The default lowering of vector transpose operations generates a large sequence of
scalar extract/insert operations, one pair for each scalar element in the input tensor.
In other words, the vector transpose is scalarized. However, there are transpose
patterns where one or more adjacent high-order dimensions are not transposed (for
example, in the transpose pattern [1, 0, 2, 3], dimensions 2 and 3 are not transposed).
This patch improves the lowering of those cases by not scalarizing them and extracting/
inserting a full n-D vector, where 'n' is the number of adjacent high-order dimensions
not being transposed. By doing so, we prevent the scalarization of the code and generate a
more performant vector version.
Paradoxically, this patch shouldn't improve the performance of transpose operations if
we are using LLVM. The LLVM pipeline is able to optimize away some of the extract/insert
operations and the SLP vectorizer is converting the scalar operations back to its vector
form.

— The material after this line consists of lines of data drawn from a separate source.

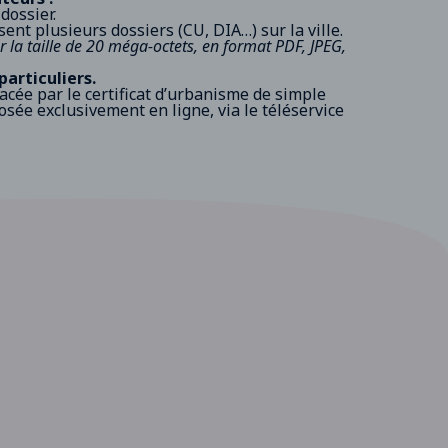
dossier.
ent plusieurs dossiers (CU, DIA…) sur la ville.
 la taille de 20 méga-octets, en format PDF, JPEG,
particuliers.
ée par le certificat d’urbanisme de simple
éposée exclusivement
en ligne
, via le téléservice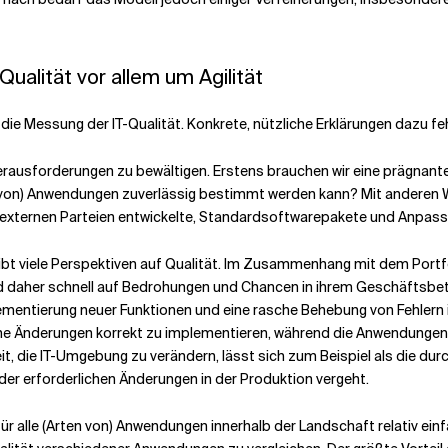
ualität vor allem um Agilität
die Messung der IT-Qualität. Konkrete, nützliche Erklärungen dazu fe
rausforderungen zu bewältigen. Erstens brauchen wir eine prägnante 
rten von) Anwendungen zuverlässig bestimmt werden kann? Mit anderen 
 externen Parteien entwickelte, Standardsoftwarepakete und Anpassu
 gibt viele Perspektiven auf Qualität. Im Zusammenhang mit dem Por
nd daher schnell auf Bedrohungen und Chancen in ihrem Geschäftsbetrie
lementierung neuer Funktionen und eine rasche Behebung von Fehlern in
liche Änderungen korrekt zu implementieren, während die Anwendungen
it, die IT-Umgebung zu verändern, lässt sich zum Beispiel als die dur
der erforderlichen Änderungen in der Produktion vergeht.
t für alle (Arten von) Anwendungen innerhalb der Landschaft relativ ei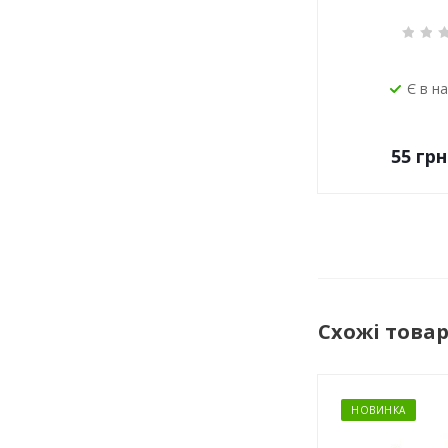
Є в н
55
грн
Схожі това
НОВИНКА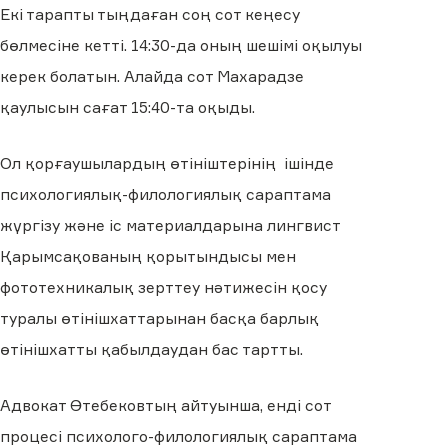
Екі тарапты тыңдаған соң сот кеңесу
бөлмесіне кетті. 14:30-да оның шешімі оқылуы
керек болатын. Алайда сот Махарадзе
қаулысын сағат 15:40-та оқыды.
Ол қорғаушылардың өтініштерінің ішінде
психологиялық-филологиялық сараптама
жүргізу және іс материалдарына лингвист
Қарымсақованың қорытындысы мен
фототехникалық зерттеу нәтижесін қосу
туралы өтінішхаттарынан басқа барлық
өтінішхатты қабылдаудан бас тартты.
Адвокат Өтебековтың айтуынша, енді сот
процесі психолого-филологиялық сараптама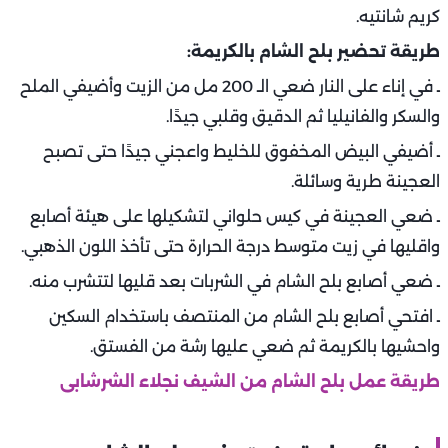
كريم شانتيه.
طريقة تحضير بلح الشام بالكريمة:
ـ في إناء على النار ضعي الـ 200 مل من الزيت وأضيفي الملح
والسكر والفانيليا ثم الدقيق وقلبي جيدًا.
ـ أضيفي البيض المخفوق للخليط واعجني جيدًا حتى تصبح
العجينة طرية وسائلة.
ـ ضعي العجينة في كيس حلواني لتشكيلها على هيئة أصابع
واقليها في زيت متوسط درجة الحرارة حتى تأخذ اللون الذهبي.
ـ ضعي أصابع بلح الشام في الشربات بعد قليها لتتشرب منه.
ـ افتحي أصابع بلح الشام من المنتصف باستخدام السكين
واحشيها بالكريمة ثم ضعي عليها رشة من الفستق.
طريقة عمل بلح الشام من الشيف نجلاء الشرشابى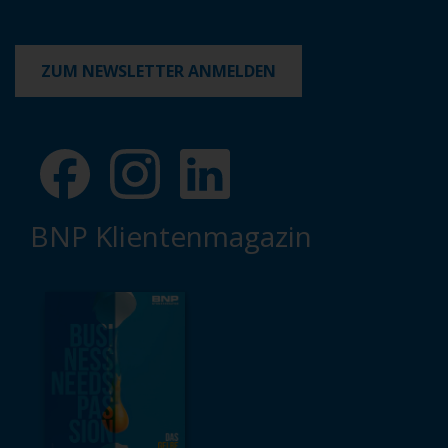
ZUM NEWSLETTER ANMELDEN
BNP Klientenmagazin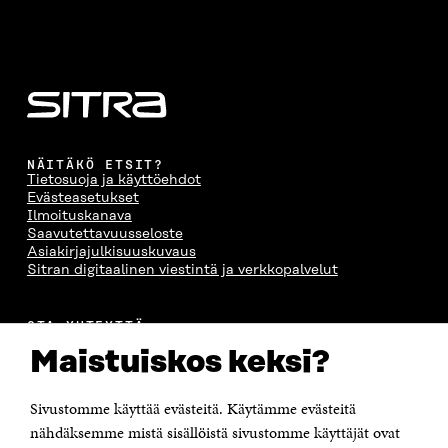
NÄITÄKÖ ETSIT?
Tietosuoja ja käyttöehdot
Evästeasetukset
Ilmoituskanava
Saavutettavuusseloste
Asiakirjajulkisuuskuvaus
Sitran digitaalinen viestintä ja verkkopalvelut
OTA YHTEYTTÄ
Suomen itsenäisyyden juhlarahasto Sitra
Maistuiskos keksi?
Itämerenkatu 11-13, PL 160,
00181 Helsinki
Sivustomme käyttää evästeitä. Käytämme evästeitä
Puhelin +358 294 618 991
Sähköpostiosoite
nähdäksemme mistä sisällöistä sivustomme käyttäjät ovat
etunimi.sukunimi@sitra.fi tai sitra@sitra.fi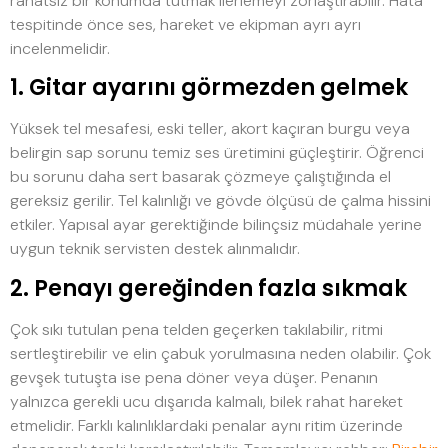
rahatsız bir konumda tutmak ilerlemeyi zorlaştırabilir. Hata
tespitinde önce ses, hareket ve ekipman ayrı ayrı
incelenmelidir.
1. Gitar ayarını görmezden gelmek
Yüksek tel mesafesi, eski teller, akort kaçıran burgu veya
belirgin sap sorunu temiz ses üretimini güçleştirir. Öğrenci
bu sorunu daha sert basarak çözmeye çalıştığında el
gereksiz gerilir. Tel kalınlığı ve gövde ölçüsü de çalma hissini
etkiler. Yapısal ayar gerektiğinde bilinçsiz müdahale yerine
uygun teknik servisten destek alınmalıdır.
2. Penayı gereğinden fazla sıkmak
Çok sıkı tutulan pena telden geçerken takılabilir, ritmi
sertleştirebilir ve elin çabuk yorulmasına neden olabilir. Çok
gevşek tutuşta ise pena döner veya düşer. Penanın
yalnızca gerekli ucu dışarıda kalmalı, bilek rahat hareket
etmelidir. Farklı kalınlıklardaki penalar aynı ritim üzerinde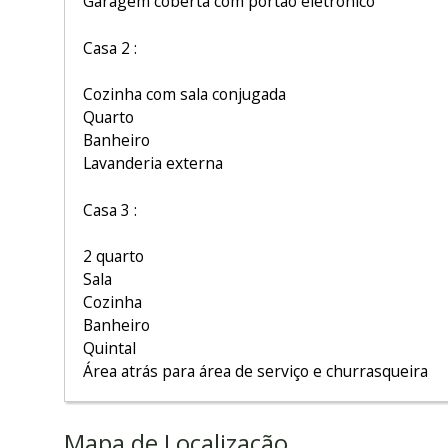
Garagem coberta com portão eletrônico
Casa 2 :
Cozinha com sala conjugada
Quarto
Banheiro
Lavanderia externa
Casa 3 :
2 quarto
Sala
Cozinha
Banheiro
Quintal
Área atrás para área de serviço e churrasqueira
Mapa de Localização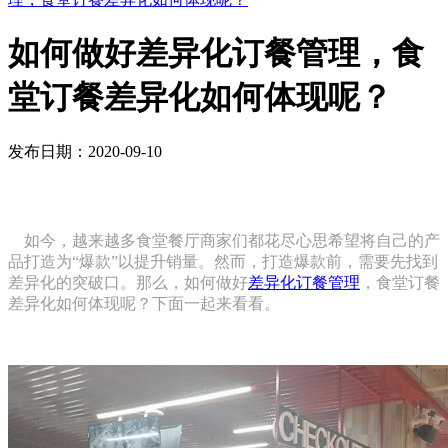
如何做好差异化订餐管理，食
堂订餐差异化如何体现呢？
发布日期：2020-09-10
如今，越来越多食堂餐厅商家们都花尽心思希望将自己的产
品打造为“爆款”以提升销量。然而，打造爆款前，需要先找到
差异化的突破口。那么，
如何做好
差异化订餐管理
，食堂订餐
差异化如何体现呢？
下面一起来看看。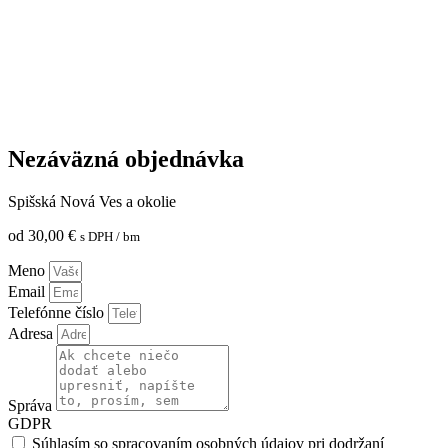
Nezáväzná objednávka
Spišská Nová Ves a okolie
od
30,00
€
s DPH
/ bm
Meno
Email
Telefónne číslo
Adresa
Správa
GDPR
Súhlasím so spracovaním osobných údajov pri dodržaní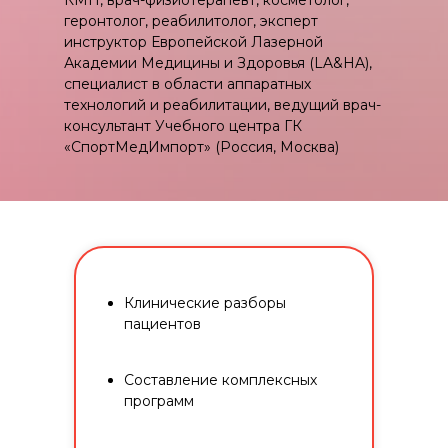
КМН, врач-физиотерапевт, косметолог,
геронтолог, реабилитолог, эксперт
инструктор Европейской Лазерной
Академии Медицины и Здоровья (LA&HA),
специалист в области аппаратных
технологий и реабилитации, ведущий врач-
консультант Учебного центра ГК
«СпортМедИмпорт» (Россия, Москва)
Клинические разборы
пациентов
Составление комплексных
программ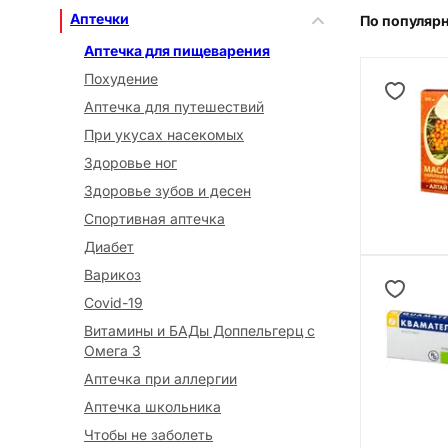
Аптечки
По популяр
Аптечка для пищеварения
Похудение
Аптечка для путешествий
При укусах насекомых
Здоровье ног
Здоровье зубов и десен
Спортивная аптечка
Диабет
Варикоз
Covid-19
Витамины и БАДы Доппельгерц с
Омега 3
Аптечка при аллергии
Аптечка школьника
Чтобы не заболеть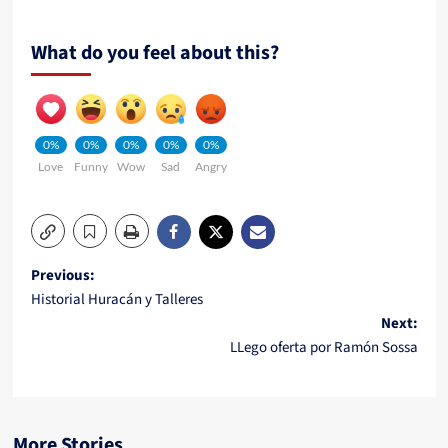
What do you feel about this?
0%
0%
0%
0%
0%
Love
Funny
Wow
Sad
Angry
Post
Previous:
Historial Huracán y Talleres
navigation
Next:
LLego oferta por Ramón Sossa
More Stories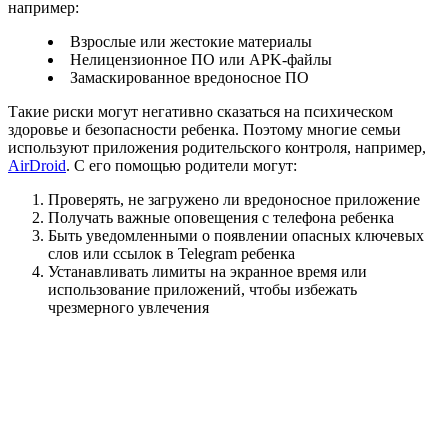
например:
Взрослые или жестокие материалы
Нелицензионное ПО или APK-файлы
Замаскированное вредоносное ПО
Такие риски могут негативно сказаться на психическом
здоровье и безопасности ребенка. Поэтому многие семьи
используют приложения родительского контроля, например,
AirDroid
. С его помощью родители могут:
Проверять, не загружено ли вредоносное приложение
Получать важные оповещения с телефона ребенка
Быть уведомленными о появлении опасных ключевых
слов или ссылок в Telegram ребенка
Устанавливать лимиты на экранное время или
использование приложений, чтобы избежать
чрезмерного увлечения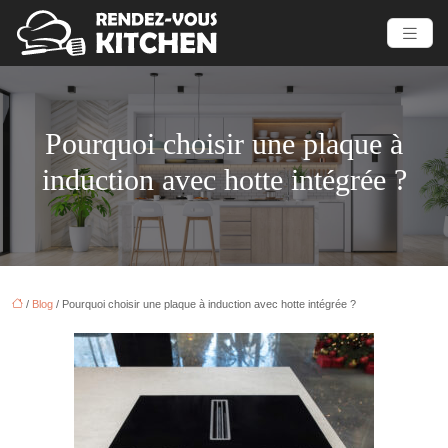
Pourquoi choisir une plaque à
induction avec hotte intégrée ?
/
Blog
/ Pourquoi choisir une plaque à induction avec hotte intégrée ?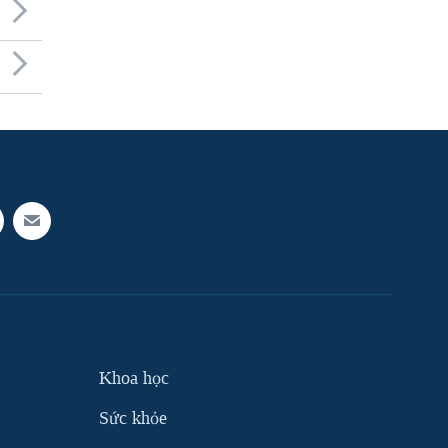
Khoa học
Sức khỏe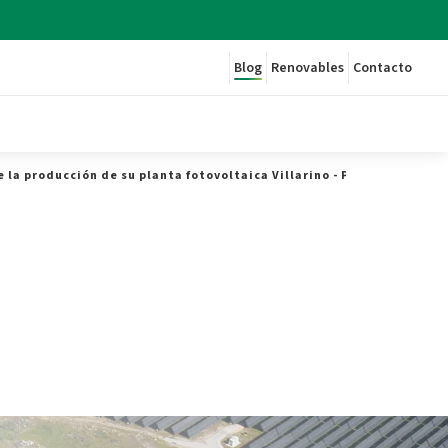
Blog
Renovables
Contacto
e la producción de su planta fotovoltaica Villarino - Plenitude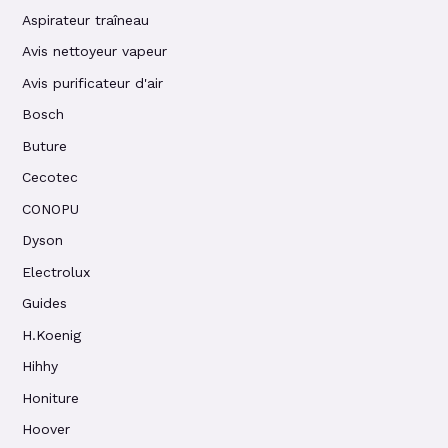
Aspirateur traîneau
Avis nettoyeur vapeur
Avis purificateur d'air
Bosch
Buture
Cecotec
CONOPU
Dyson
Electrolux
Guides
H.Koenig
Hihhy
Honiture
Hoover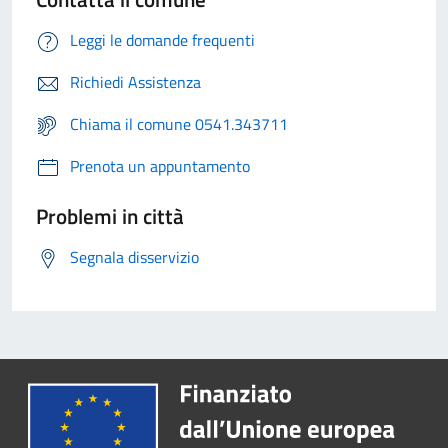
Leggi le domande frequenti
Richiedi Assistenza
Chiama il comune 0541.343711
Prenota un appuntamento
Problemi in città
Segnala disservizio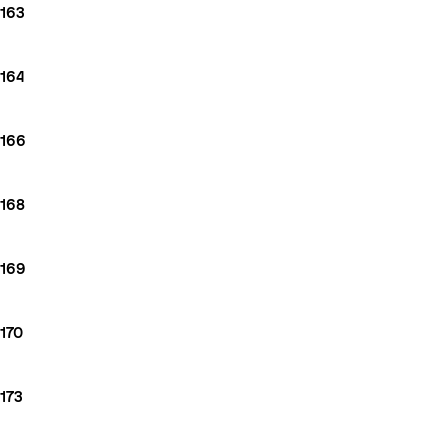
163
164
166
168
169
170
173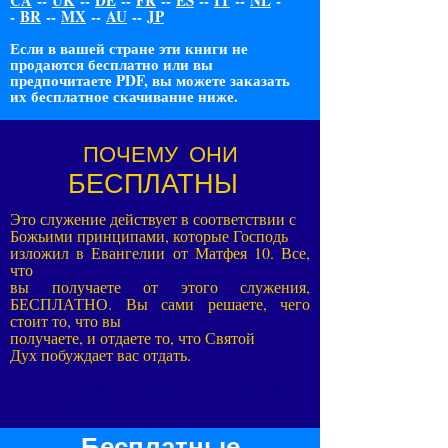
CA
--
UK
--
DE
--
FR
--
ES
--
IT
--
NL
-
-
BR
--
MX
--
AU
--
JP
Если в вашей стране эти книги не
продаются бесплатно или вы
предпочитаете PDF, вы можете заказать
их бесплатное скачивание ниже.
ПОЧЕМУ ОНИ
БЕСПЛАТНЫ
Это служение действует в соответствии с
Божьими принципами, которые Господь
изложил в Евангелии от Матфея 10. Все,
что
вы получаете от этого служения,
БЕСПЛАТНО. Вы сами решаете, чего
стоит то, что вы
получаете, и отдаете то, что Святой
Дух побуждает вас отдать.
Нажмите на книги, чтобы увидеть
больше!
Бесплатные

However, scalarizing a vector version of the code in MLIR and relying on the SLP
vectorizer to reconstruct the vector code again is highly undesirable for several reasons.
Side note: have you looked into generalizing the shuffle based approach?
I think most of the code below could go away if the shuffle approach works well enough.
Basically the idea is:
vector n-d -> vector 1-d by shape cast -> shuffle -> transpose vector n-d by shape cast.
The shuffle mask is a simple (linear scan -> delinearize -> transpose -> linearize) for each element.
This works very well in 2-D but I have not tried in higher-D myself as there was no concrete use case.